COVID mengubah peradaban dunia
Menuju akhir April 2020, sudah lebih dari sebulan kita
#dirumah saja, dan masih ada perkiraan sekurang-kurangnya sebulan lagi ke depan atau mungkin lebih, untuk masih tetap di rumah saja.
Sebagian orang mungkin sudah gelisah, tapi yang lebih dari sekedar gelisahpun tak kurang bannyaknya. Sebagian orang bekerja di rumah, namun sebagian yang lainnya mungkin kehilangan pekerjaannya, dan kehilangan matapencahariannya.
Galau bagi sosialita, resah bag
i masyarakat bawah yang masih berkutat tentang esok hari akan makan apa.

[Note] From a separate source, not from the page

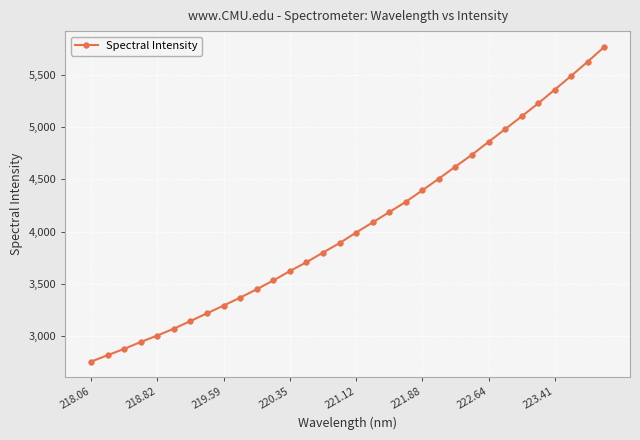

What is the value of the 23rd point from the left?

4621.3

Tidak hanya itu, badai covid ini seperti badai salju atau badai gurun yang membuat kita mau tak mau lebih memilih tetap dirumah saja daripada keluar rumah, dan untuk situasi demikian hal terpenting yang perlu dipersiapkan adalah cukup persediaan makanan.
Badai covid tidak hanya mengerem dan membatasi akses kita dalam beraktifitas namun juga mengubah secara drastis hampir semua kebiasaan, tradisi, dan tata cara kita hidup bermasyarakat, seperti misalnya :
Dulu ketika masuk bulan Ramadhan, syaitan lyang dikurung.,
Sekarang kita yang dikurung di rumah, belajar, bekerja, dan beribadah dirumah)
Dulu orang ditegur kalau tidak pergi Jumatan. Sekarang justru yg ditegur adalah orang yang pergi Jumatan..!
Dulu kalau ada orang bersin dibacakan Alhamdulillah.,
Sekarang klo ada orang bersin.. Innaalillaahi...diwaspadai kena corona..!
Dulu bersatu kita teguh... Sekarang bersatu kita runtuh..!
Dulu ada tamu, bawa rahmat. Sekarang ada tamu dianggap bawa wabah
Dulu kalau ketemu jabat tangan. Sekarang ketemu angkat tangan
Dulu Anak disuruh cuci kaki sebelum tidur, Sekarang disuruh cuci tangan sebelum tidur.
Dulu parfum yang kita bawa di tas, sekarang hand sanitizer spray yang dibawa.!
Dulu senyum sedekah, sekaramg masker yang disedekahkan..!
Dulu kata negatif tidak bagus, sekarang kata positif tidak bagus..!
Dulu pulang kampung membawa kebahagiaan. Sekarang pulang kampung disangka membawa penderitaan.